Parties who are not included in an assessment made by the Commissioner of Internal Revenue
cannot be made respondents in an appeal from a particular assessment, and no judgement can be
rendered against such parties because any such judgment would be an encroachment on the
prerogative of the Commissioner to make na assessment and would further violate the rule on due
process and the exhaustion of administrative remedies. Moreover, under Sec. 7 of RA 1125, only
the Commissioner of Internal Revenue and the Commissioner of Customs may be sued before the
CTA in appropriate cases.

People v. Mallari

-Crim Case

-Cited on footnotes of Mamalateo


People v. Paz Abad Santos

Facts: Based on the allegations in the Information, accused Paz S. Abad Santos is charged herein
for Violation of Section 49(b), now Sec. 106(A), Sec. 57(B), Sec. 175, and Sec. 24(B)(2) of the
(NIRC) of 1997, allegedly due to her failure to pay tax liabilities as deficiency income tax, VAT,
EWT, DST,

Notably, these tax liabilities are corporate tax liabilities of Vicente Singson- Encarnacion
Corporation, but it is misleadingly stated therein that "the above-named accused, did then and there
willfully, unlawfully and feloniously fail and refused to fail tax liabilities" without stating that
these are corporate tax liabilities.

The said accused is beingcharged " in her capacity as Treasurer of Vicente Singson-Encarnacion
Corporation", the supposed corporate taxpayer in the instant case.

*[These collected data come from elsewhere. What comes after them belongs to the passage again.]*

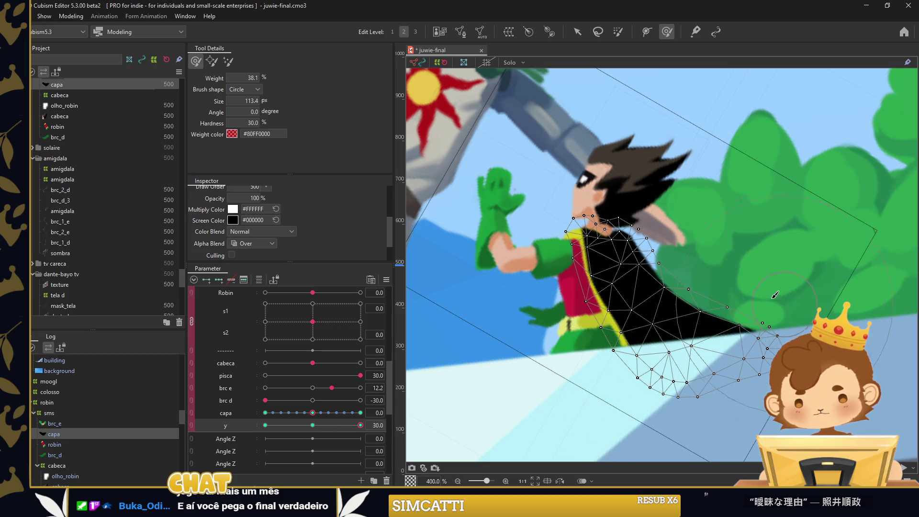
{"action": "left_click_drag", "start_coordinate": [754, 305], "coordinate": [721, 326]}
{"action": "mouse_move", "coordinate": [617, 297]}
{"action": "left_mouse_down"}
{"action": "mouse_move", "coordinate": [636, 356]}
{"action": "mouse_move", "coordinate": [618, 306]}
{"action": "left_mouse_up"}
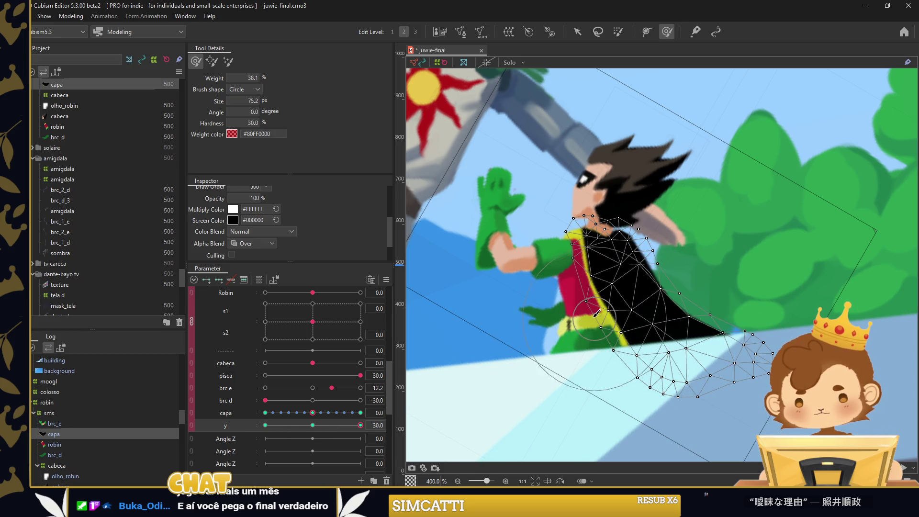
{"action": "left_click", "coordinate": [577, 31]}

A careful consideration of the supporting documents attached to the records of this case do not
substantiate or prove that accused Paz S. Abad Santos is indeed the Treasurer and/or responsible
officer of Vicente Singson-Encarnacion Corporation.

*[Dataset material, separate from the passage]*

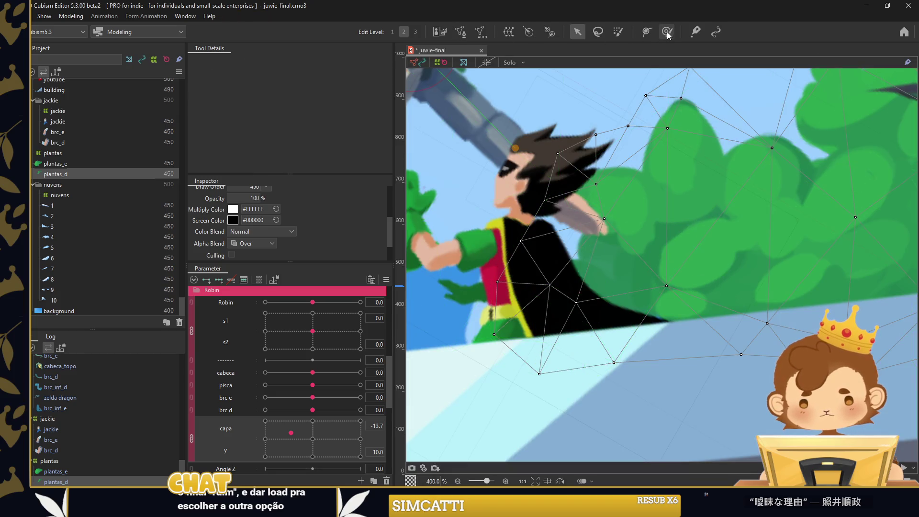
{"action": "left_click", "coordinate": [667, 31]}
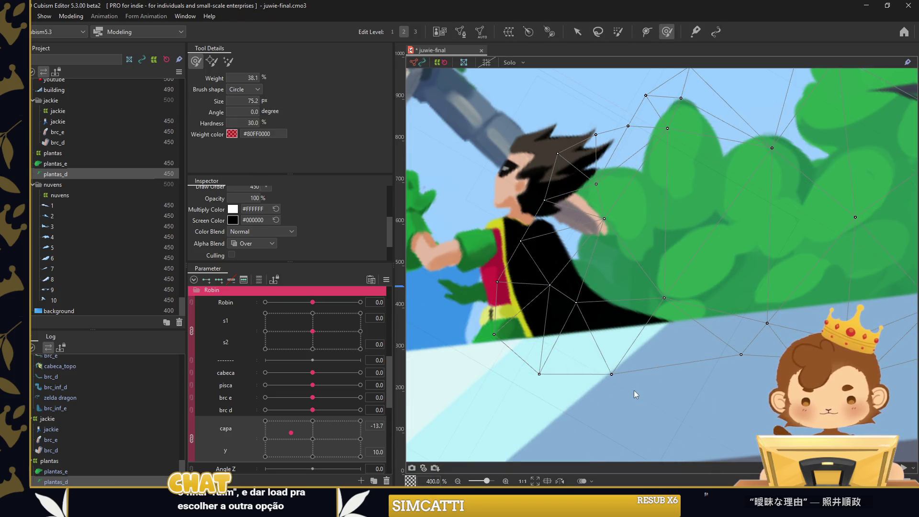
{"action": "scroll", "coordinate": [641, 287], "scroll_direction": "down", "scroll_amount": 5}
{"action": "left_click", "coordinate": [577, 32]}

The name of accused Paz S. Abad Santos was only mentioned in the "Final Notice Before Filing
Criminal Complaint"

Issue: Whether the accused may be held liable absent the legal basis to charge the accused for
nonpayment of corporate tax laibilities

Ruling: No. The Court finds difficulty in making a judicious determination of the existence of
probable cause to hold accused liable for the commission of the offense charged herein.
Consequently, the Court is left with no recourse but to di smiss the instant criminal case pursuant
to Section 6(a), Rule 112 of the Revised Rules on Criminal Procedure.

CIR v Tokyo Shipping Co. LTD.

Facts: Tokyo Shipping filed a claim for refund from the BIR for erroneous prepayment of income
and common carrier’s taxes amounting to P107,142.75 since no receipt was realized from its
charter agreement. BIR failed to act promptly on the claim and thus it was elevated to the Court of
Tax Appeals which decided in favor of the refund. Hence, this petition for review on certiorari.

Issue: Whether Tokyo Shipping is entitled to a refund or tax credit for the prepayment of taxes

ruling:Yes. The power of taxation is sometimes called also the power to destroy. Therefore, it
should be exercised with caution to minimize injury to the proprietary rights of a taxpayer. It must
be exercised fairly, equally and uniformly, lest the tax collector kill the “hen that lays the golden
egg”. Fair deal is expected by taxpayers from the BIR and the duty demands that BIR should refund
without unreasonable delay the erroneous collection.